The preoperative headaches were one factor significantly correlated with unsuccessful reattachments. Five of 8 eyes associated with headaches had RD connected to the disc. If the headaches were due to the acute changes in the intracranial pressure, the direct communication between the subretinal space and subarachnoid space might contribute to the dynamic fluid flow around the ODP during the development of RD faster or be more severe. Headaches associated with optic disc anomalies are reported in a case of total RD associated with the morning glory syndrome, and the eye was treated by surgical removal of a window of dura from the optic nerve sheath [31]. In all 8 of our cases with preoperative headache, the headaches disappeared after the initial PPV. The release of the vitreous traction may have reduced the entrance space for the dynamic flow.

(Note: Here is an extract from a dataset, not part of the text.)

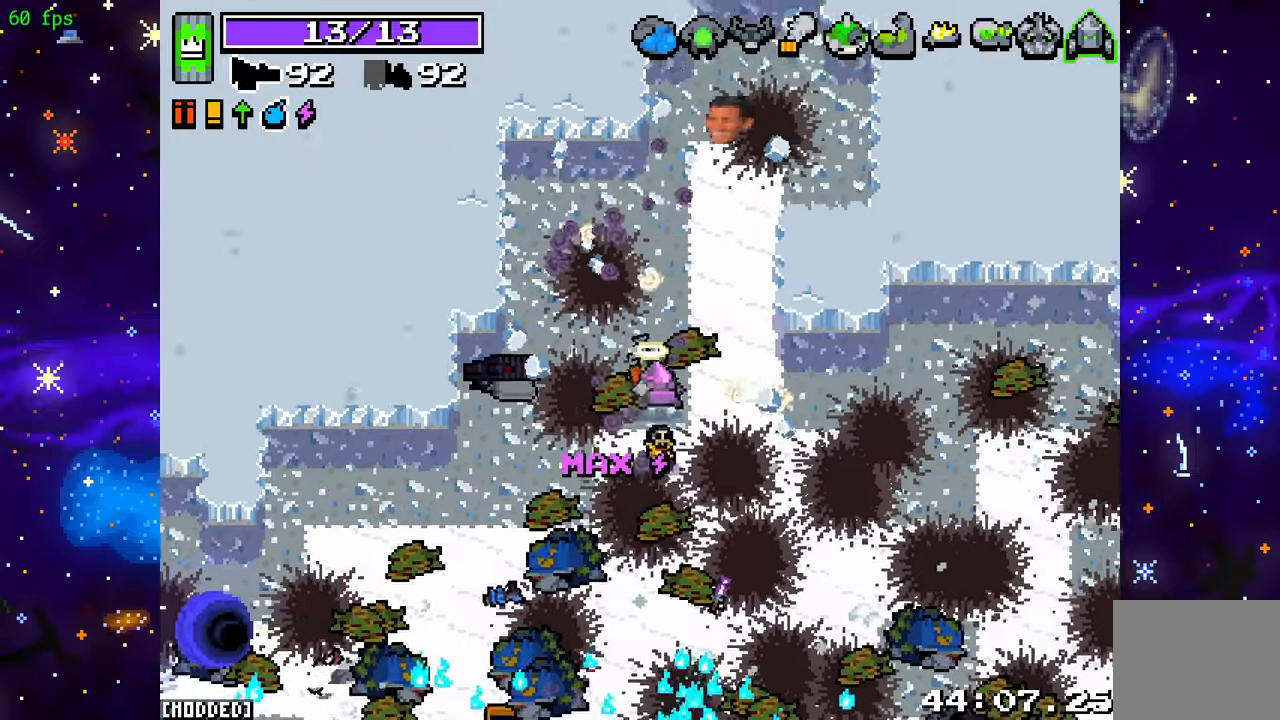
{"buttons": [], "left_stick": "down-left", "right_stick": "down-left", "events": [[50, "right_stick", "center"], [133, "right_stick", "down-left"], [167, "left_stick", "down-left"], [317, "L1", "down"], [450, "L1", "up"]]}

In the four unsuccessfully reattached eyes, several treatments were required before the retina was finally reattached. The development of the laser photocoagulation scar at the edge of the optic disc was probably the main contributor to the final reattachment in 3 of the 4 eyes. Our findings indicated that laser treatment and gas tamponade following the PPV with the creation of a PVD were appropriate treatments for eyes that had direct communication between the ODP space and subretinal space. These procedures led to a closure of the pathway for fluid seepage. On the other hand, for the initial treatment of eyes without these risk factors, it would be better to combine a less invasive method together with a creation of a PVD without laser treatment. Ooto et al. report good surgical outcomes by vitrectomy with inner retinal fenestration without laser treatment [24]. There are reports that ODPs can be successfully treated by stuffing the ODPs with rolled ILM flaps, scleral tissue, and other available tissues [26, 27, 34,35,36]. These methods may be useful for eyes with preoperative factors that are found to be significantly correlated with an unsuccessful reattachment as refractory or complicated cases.

Our study has several limitations including its retrospective nature, a lack of controls, and not being a multicenter study. However, this is the first report to show the factors significantly correlated with the failure of PPV without laser treatment.

In conclusion, the results indicate that PPV without laser treatment for ODP maculopathy led to a retinal reattachment in 88.6% of the patients although about 1 year was necessary until complete reattachment in some of the eyes. In addition, the postoperative BCVA was excellent compared to other reports. Three of the 4 eyes that did not have a retinal reattachment after the primary PPV required multiple treatments until the retina was finally reattached. The presence of a retinal detachment connected to the optic disc and/or preoperative headaches were indications for an unsuccessful reattachment after the primary PPV without laser treatment.